[Excerpts from a dataset]

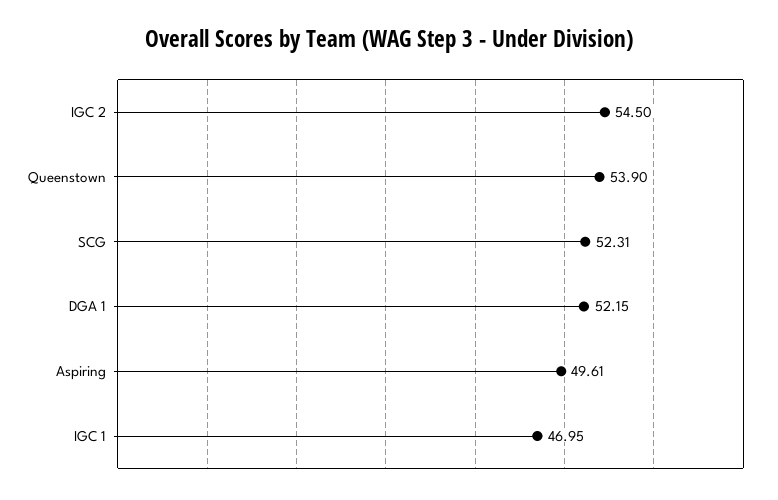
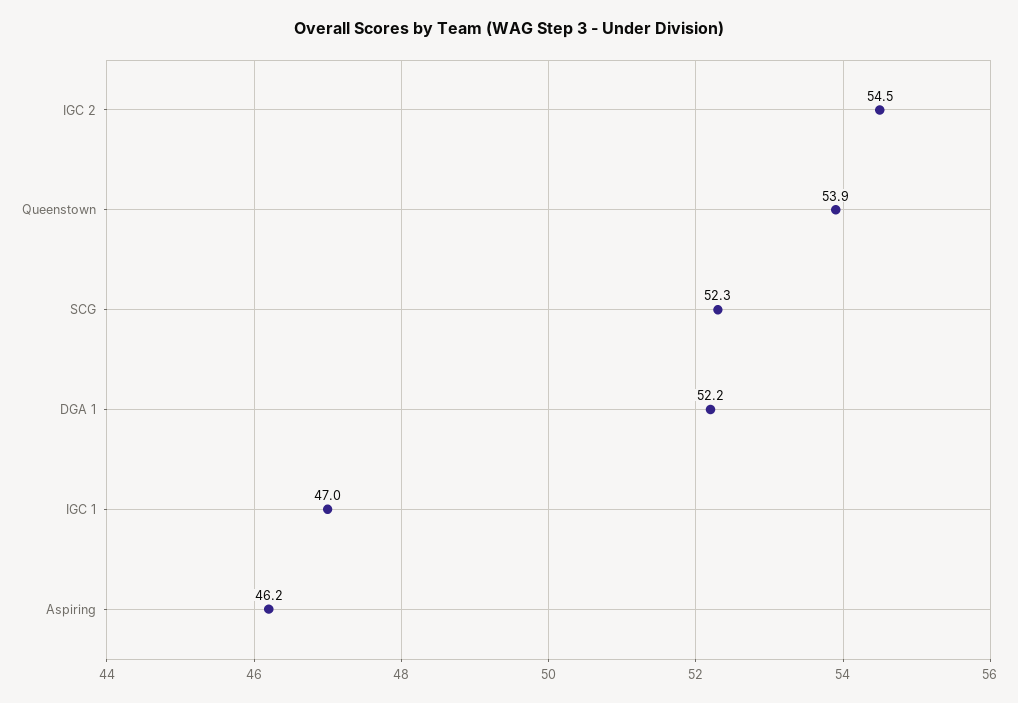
  {
    "IGC 2": 54.5,
    "Queenstown": 53.9,
    "SCG": 52.31,
    "DGA 1": 52.15,
-   "Aspiring": 49.61,
+   "Aspiring": 46.2,
    "IGC 1": 46.95
  }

▶ Your instructions
Transcribe every entry exactly. Leave out the pictures.

▶ Answer for the task
  {
    "IGC 2": 54.5,
    "Queenstown": 53.9,
    "SCG": 52.31,
    "DGA 1": 52.15,
-   "Aspiring": 49.61,
+   "Aspiring": 46.2,
    "IGC 1": 46.95
  }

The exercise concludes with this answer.